The arrangement was not a secret; Politico had reported its signing a year earlier, in August 2015. At that time, the DNC said it was pursuing similar joint fundraising arrangements with Sanders and other primaries candidates. The agreement Brazile describes handed over broad decision making powers to Clinton’s campaign; it’s not clear if other campaigns, had they signed similar deals, would have been offered the same vetoes.

Brazile said the DNC had been $24 million in debt, in part because of Obama’s years of neglect.
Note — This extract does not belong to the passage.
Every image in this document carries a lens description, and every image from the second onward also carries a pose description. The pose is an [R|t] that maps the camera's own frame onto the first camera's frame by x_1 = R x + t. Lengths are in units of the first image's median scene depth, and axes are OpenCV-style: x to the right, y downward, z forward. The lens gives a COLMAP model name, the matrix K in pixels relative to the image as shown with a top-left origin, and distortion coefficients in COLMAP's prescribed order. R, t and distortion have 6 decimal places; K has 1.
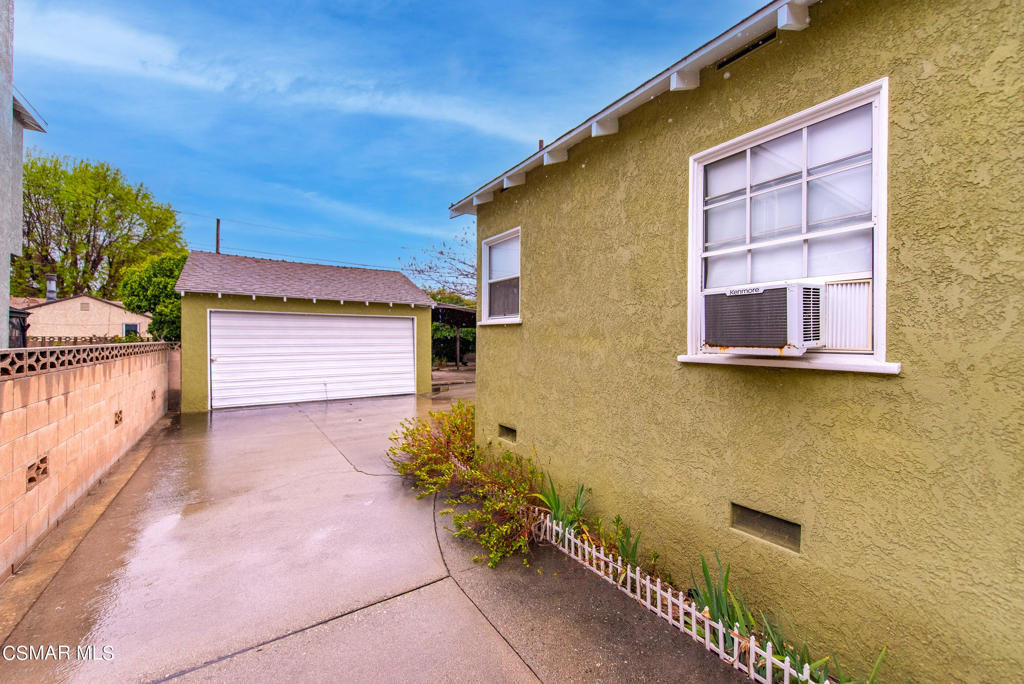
lens RADIAL K [[414.4, 0, 507.5], [0, 414.4, 331.7], [0, 0, 1]] dist [0.018796, -0.000109]
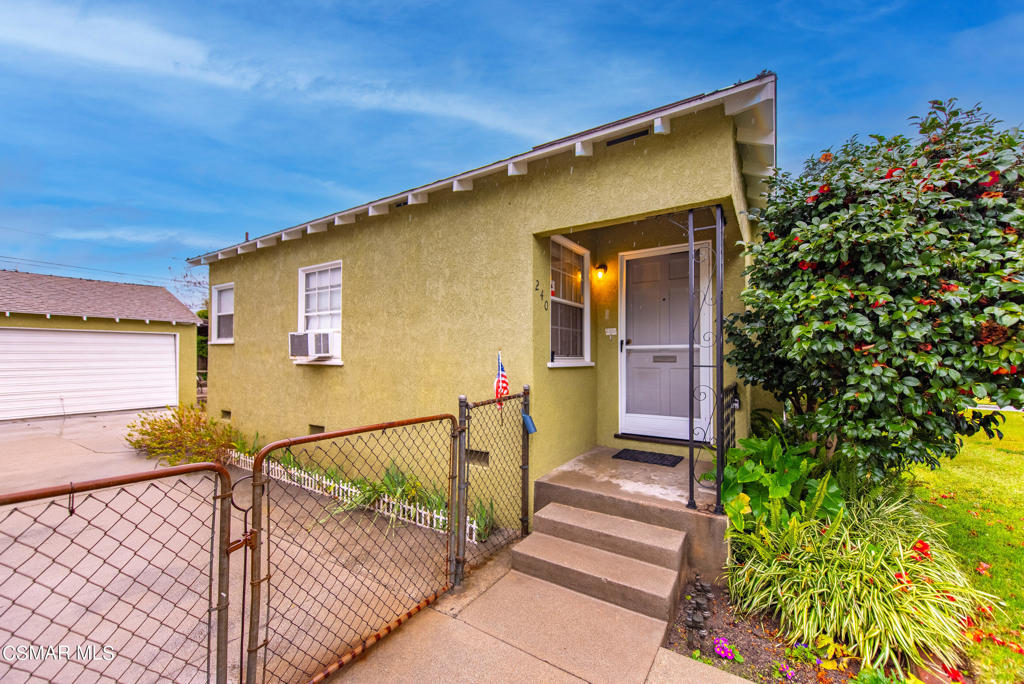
lens RADIAL K [[406.6, 0, 513.6], [0, 406.6, 345.8], [0, 0, 1]] dist [0.001905, -0.000226]
pose [[0.910141, 0.007277, 0.414235, 0.409420], [-0.005759, 0.999971, -0.004913, -0.011638], [-0.414259, 0.002086, 0.910157, -0.972628]]
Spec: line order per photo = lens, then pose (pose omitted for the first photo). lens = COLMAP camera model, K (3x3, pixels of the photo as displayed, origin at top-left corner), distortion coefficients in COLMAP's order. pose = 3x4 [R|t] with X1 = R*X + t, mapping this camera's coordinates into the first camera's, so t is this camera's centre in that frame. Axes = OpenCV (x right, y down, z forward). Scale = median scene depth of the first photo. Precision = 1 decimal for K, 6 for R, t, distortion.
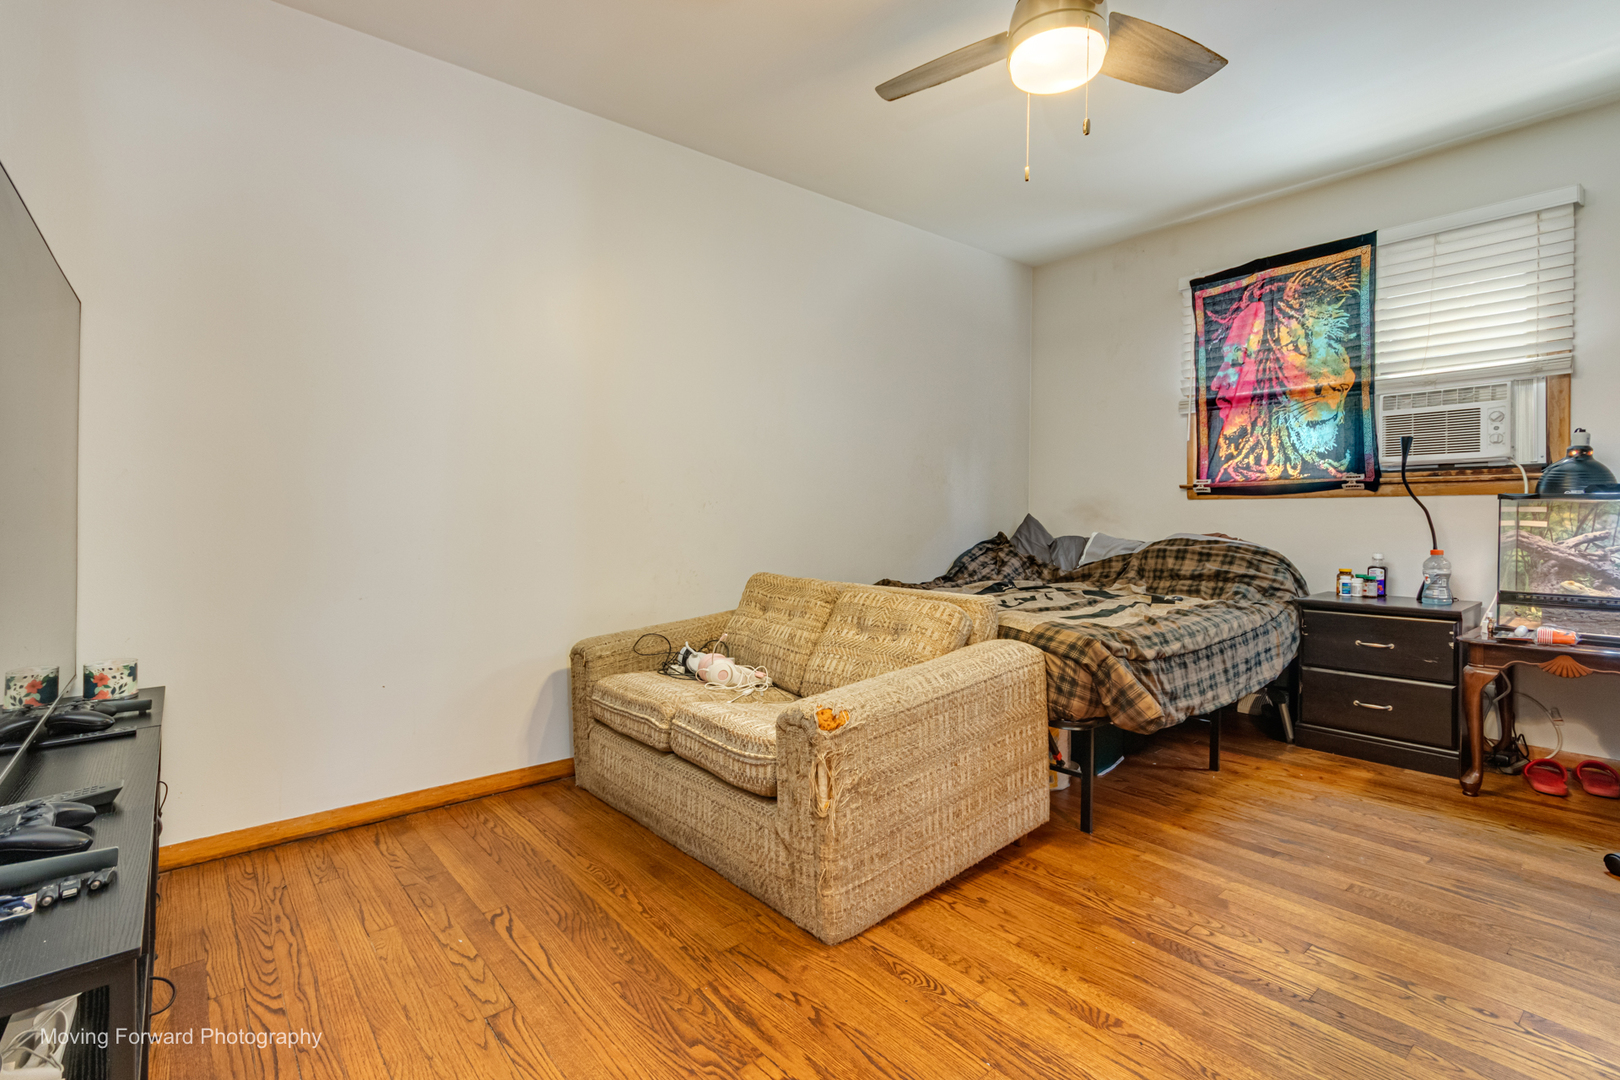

She said Wasserman Schultz stacked the DNC with loyalists and described her as “not the greatest at fundraising.”

“The party chair usually shrinks the staff between presidential election campaigns, but Debbie had chosen not to do that,” Brazile said. “She had stuck lots of consultants on the DNC payroll, and Obama’s consultants were being financed by the DNC, too.”

In a reply solicited by the Florida Sun-Sentinel, Wasserman Schultz, who remains a congresswoman, did not directly address Brazile’s claims.

“It was a tremendous honor to be asked by President Obama to serve as chair of the DNC,” said Wasserman Schultz, who was named to the post in 2011. “I am proud of the work our team did to support Democrats up and down the ballot in the 2016 election and to re-elect the President in 2012. With Donald Trump in the White House, Democrats must stay focused on enacting a progressive agenda to protect our citizens, our values and our democracy and remain united towards our goal of electing Democratic congressional majorities in 2018.”

Wasserman Schultz was forced out when hackers believed to be backed by Russia released embarrassing internal DNC emails showing bias against Sanders. Those hacks — and Brazile’s own internal investigations — did not uncover DNC actions that would have inhibited the Sanders campaign.

Until she was forced out, Wasserman Schultz was the highest-ranking Jewish Democrat. Sanders was the first Jewish candidate to win major party nominating contests.

Earlier this year, the DNC elected Tom Perez, a former Labor secretary, as chairman. It continues to lag in fundraising, bringing in just half the amount so far this year than its Republican counterpart — $51 million to the Republican National Committee’s $104 million, according to a report Thursday in Politico.